PythonのWordPressライクなCMS:Mezzanine
オープンソースのCMSというとPHPのWordPressが有名ですが、PythonにもCMSがあります。有名なのとしてMezzanineがあります。
MezzanineはWordPresをかなり意識した管理画面となっており、WordPressユーザーも違和感なく使えると思います。WordPressに比べて標準機能の豊富さをウリにしています。今回はそのMezzanineの導入方法をご紹介します。
Mezzanineの導入
MezzanineはDjangoフレームワークを使って開発されており、導入に必要な環境は以下の通りです。今回はAmazonLinuxにPython3.6で環境構築しました。
Python 2.7 to 3.6
Django 1.8 to 1.10
まず手始めにPython3.6をインストールします。
$ sudo yum install python36-devel python36-libs python36-setuptools
続いてpipをインストールします。
$ sudo /usr/bin/easy_install-3.6 pip
pipからMezzanineをインストールします。
$ sudo pip3 install mezzanine
Mezzanineのmezzanine-projectコマンドを使ってプロジェクトを作成します。プロジェクト名はhatenaにしました。
$ mezzanine-project hatena
作成したプロジェクトのディレクトリへ移動して初期DBの構築を行います。デフォルトではDBはSQLiteが使用されます。設定を変えればMySQLなども使用可能です。
$ cd hatena $ python3 manage.py createdb --noinput
--noinputを指定しないと管理者のメールアドレスなどを対話式に設定していくことになります。

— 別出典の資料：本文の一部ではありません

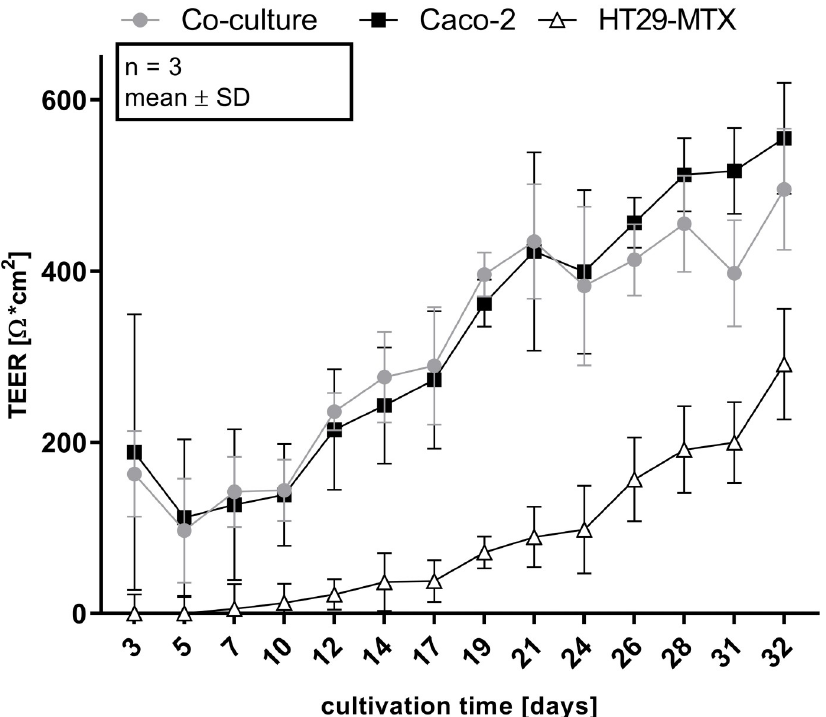
Fig 1. Changes of TEER values as a function of time of Caco-2, HT29-MTX and co-cultured Caco-2 and HT29-MTX cells incubated for 32 days on Snapwells 1 . Shown are values obtained from four experiments, each performed in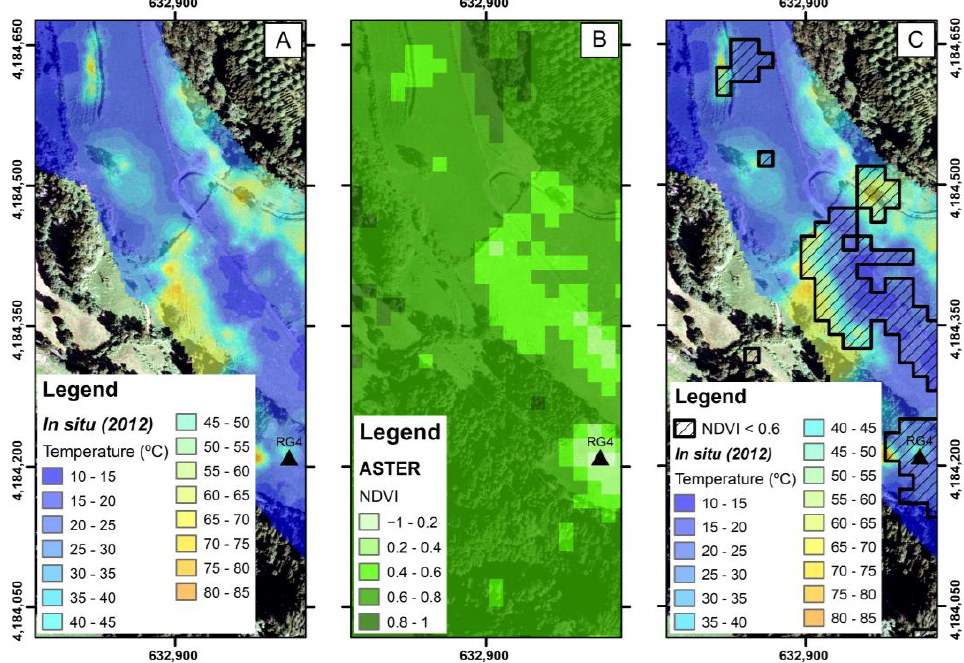
Figure 8. Overlay of the lowest NDVI map values (April 2012) with the respective in situ soil temperatures map (January 2012). ( A ) In situ soil temperature; ( B ) the ASTER NDVI values; and ( C ) a comparison of the soil temperature and lowest values of the NDVI.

これで作業は完了です。8000ポートでサーバーを起動させてみます。
$ python3 manage.py runserver 0.0.0.0:8000
0.0.0.0:8000の指定は省略できますが、省略した場合はデフォルトではlocalhostでしかWeb画面を閲覧できなくなります。

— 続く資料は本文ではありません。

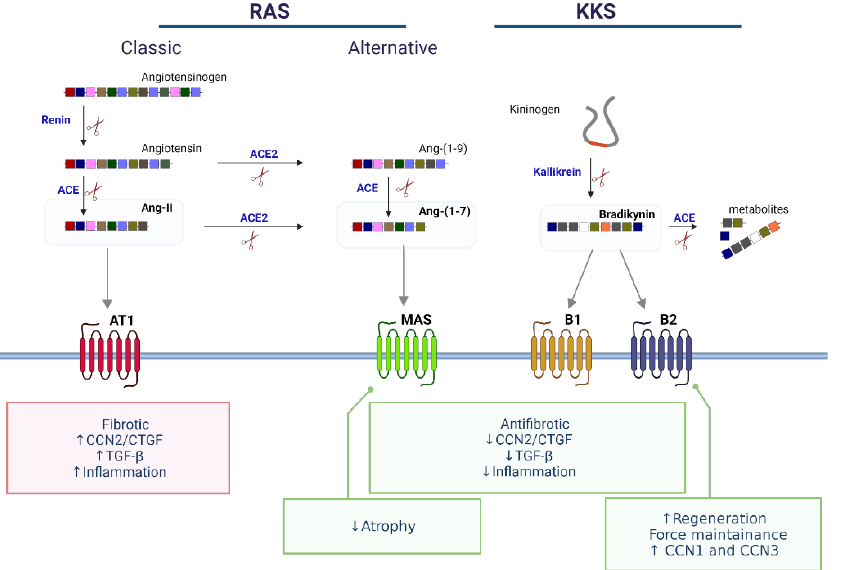
Figure 3. RAS and KKS in skeletal muscle. The subsequent enzymatic cleavage (shown as scissors) of Angiotensinogen and Kininogen, leads to the release of active peptides which activate specific receptors. The Renin-Angiotensin System (RAS) and the Kallikrein-Kinin System (KKS) of vasoactive peptides modulate CCN2/CTGF and possibly other CCNS, regulating skeletal muscle fibrosis. The activation of the canonical RAS promotes CCN2/CTGF, muscle fibrosis, and inflammation. On the other hand, alternative RAS and KKS protect skeletal muscle from damage and fibrosis. Figure created with BioRender.com (accessed on May 14 th , 2021).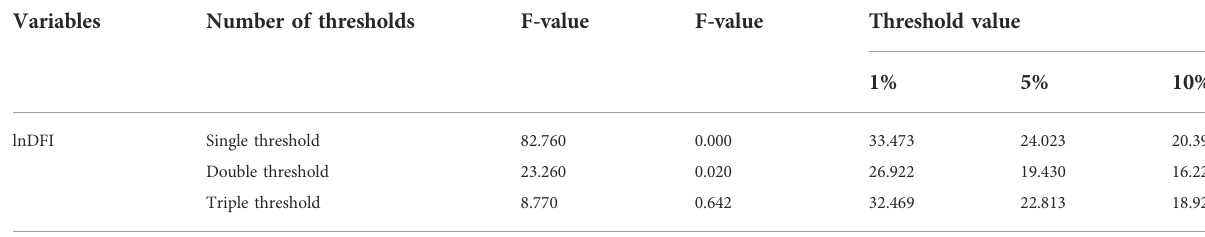
TABLE 8 Results of the threshold effect test.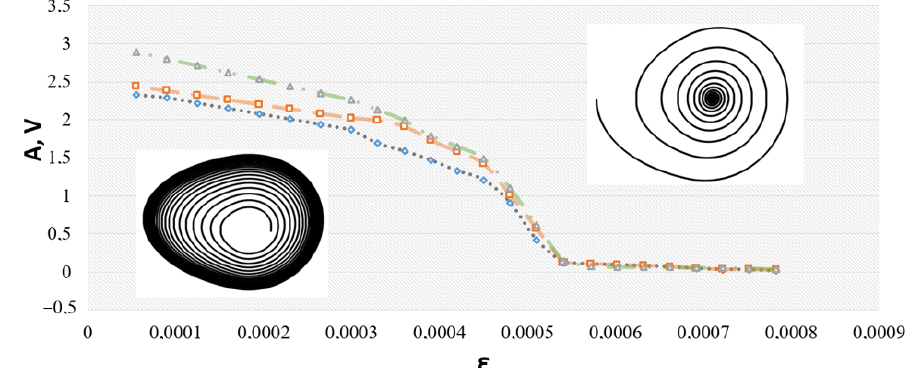
Figure 10. One–parameter bifurcation diagram with a device area of 5 × 5 µ m 2 . The grey, orange and green dependencies are determined by y 1 , y 2 , and y 3 initial conditions, respectively.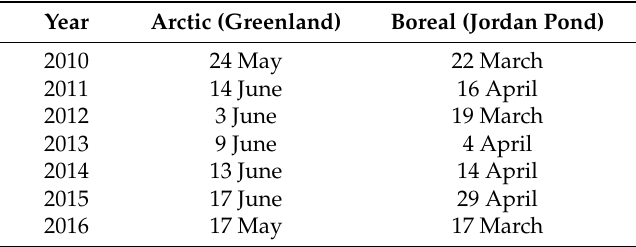
Table A1. Ice-out dates from 2010 to 2016 for the Arctic lakes and the boreal lake. Ice-out is defined as the first date that the lake is completely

コンソールにこんな画面が出たら起動成功です。さっそくブラウザからアクセスしてみましょう。
エラーになりました。ホスト名が許可されていないようです。プロジェクト内のsettings.pyを以下のように設定してmezzanineを再起動しました。

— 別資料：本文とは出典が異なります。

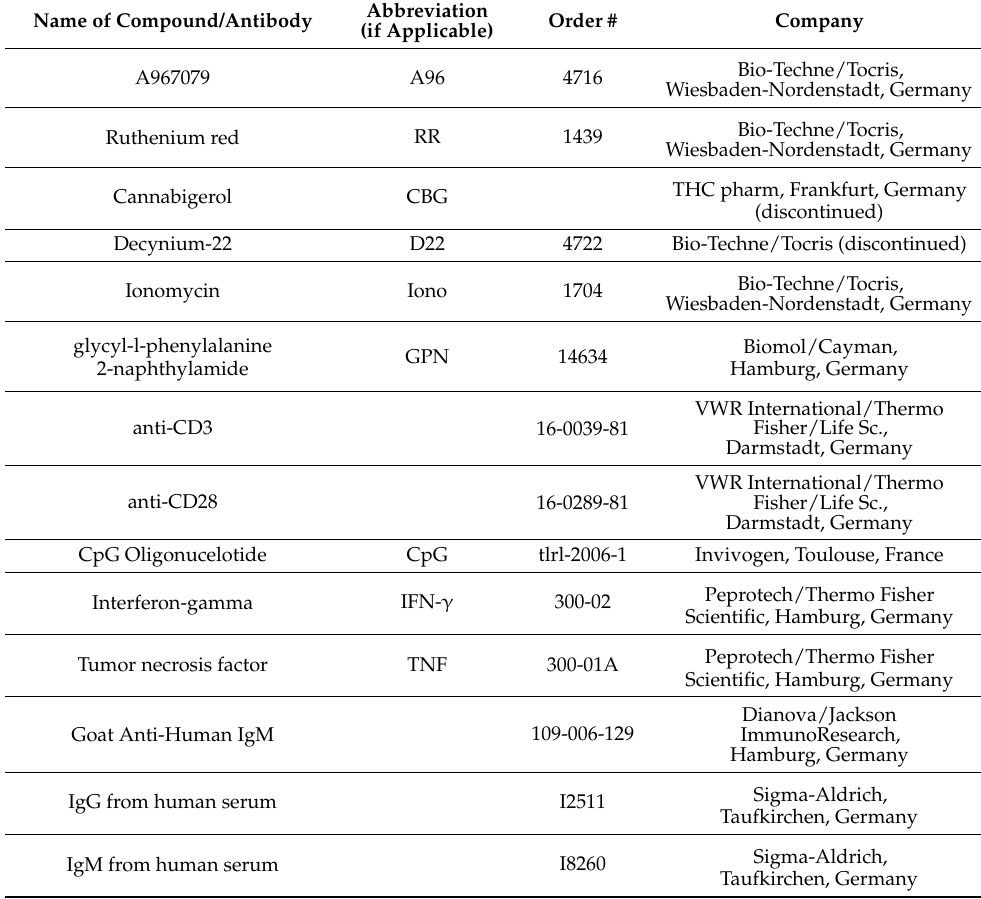
Table 1. Compounds and antibodies used in this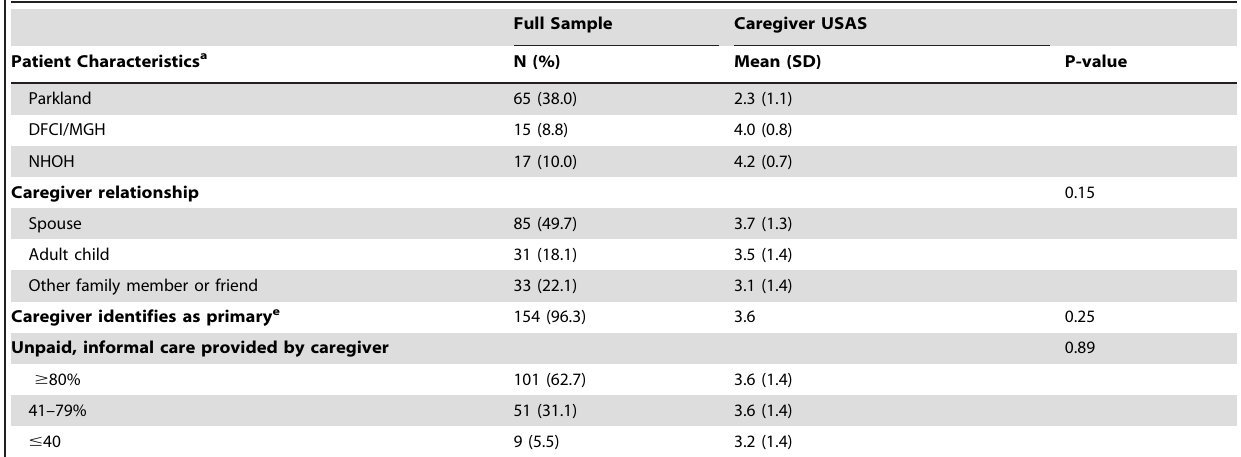
Full Sample Caregiver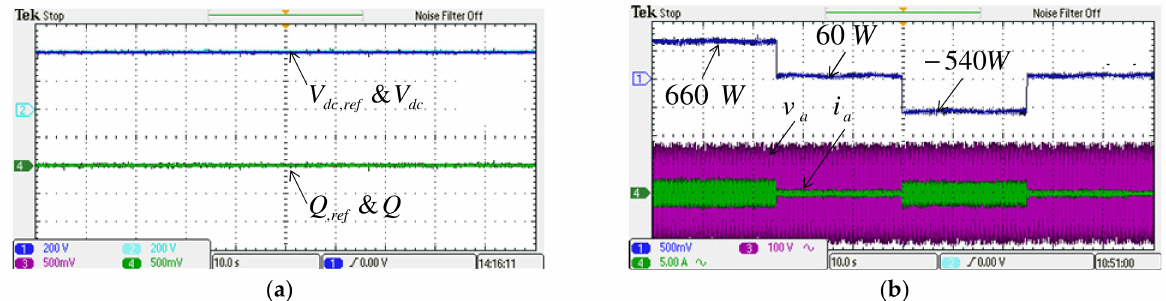
Figure 19. Implemented grid inverter waveforms in case 1: ( a ) DC link voltage and reference/reactive power and reference; ( b ) active power/a phase voltage and current.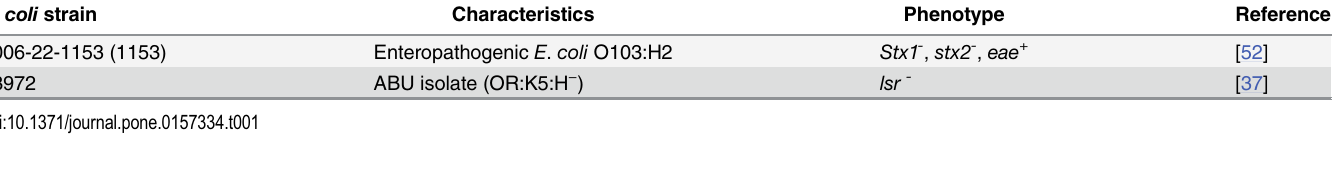
Table 1. Bacterial strains used in this study. E . coli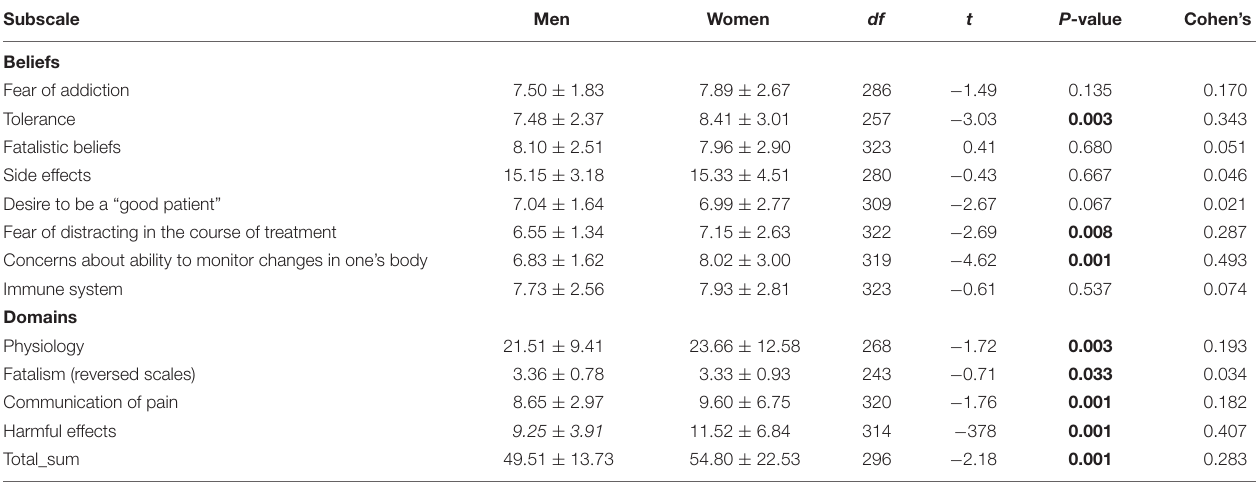
TABLE 2 | Gender differences of mean scores for the BQ-II total scale and subscales. Subscale Men Women df t P -value Cohen’s d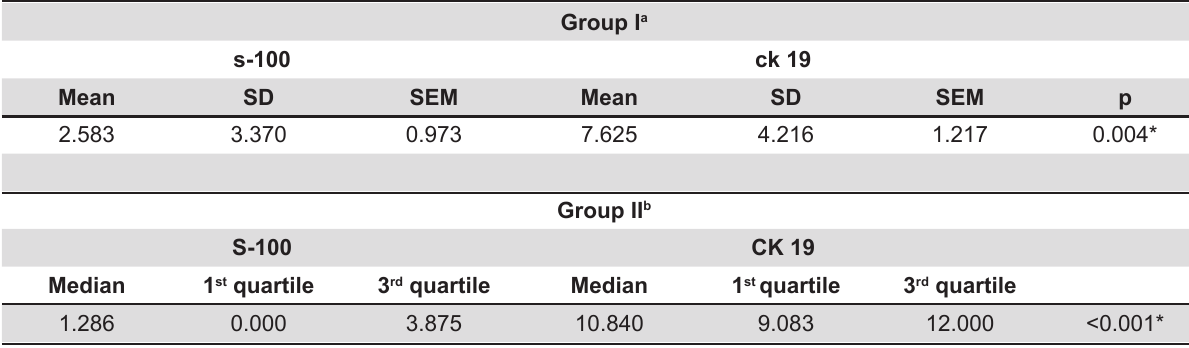
Table 2- Comparison between S-100 and CK 19 immunostaining of duct-like structures in groups I and II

ALLOWED_HOSTS = ['サーバーの IPアドレス']
再度ブラウザで表示してみます。
Congratulation ! 表示に成功しました! /admin の管理画面を見てみましょう。初期設定ではユーザー名はadmin、パスワードはdefaultです。
管理画面が表示されました。WordPressとかなり似ています。
記事編集画面はこんな感じです。リッチテキストとして編集できます。
WordPressが標準では対応していないマルチドメイン機能もあります。
サイトの詳細設定。Twitter連携のためのOAuth情報の登録やAkismet連携でスパムブロックなどの設定もここで行うことができます。
次に日本語化させてみましょう。
settings.pyを以下のように書き換えてmezzanineを再起動します。
LANGUAGE_CODE = "ja" LANGUAGES = ( ('ja', _('Japanese')), ) TIME_ZONE = 'Asia/Tokyo' SE_I18N = True
日本語化できました。
管理画面も日本語化できています。
WordPressと同様にテーマやプラグインも適用することができます。こちらは有料テーマ集。テーマはプロジェクト配下のディレクトリ配置だけでは反映されず、settings.pyのINSTALLED_APPSとして登録する必要があります。他のDjangoアプリと同じですね。
Mezzanineの可能性
Mezzanineは標準構成でのオールインワンさを謳っていますが、現状だとプラグインやテーマの豊富なエコシステムを有するWordPressに比べるとかなり出来ることは制限されます。インストールもWordPressに比べるとやや敷居が高めです。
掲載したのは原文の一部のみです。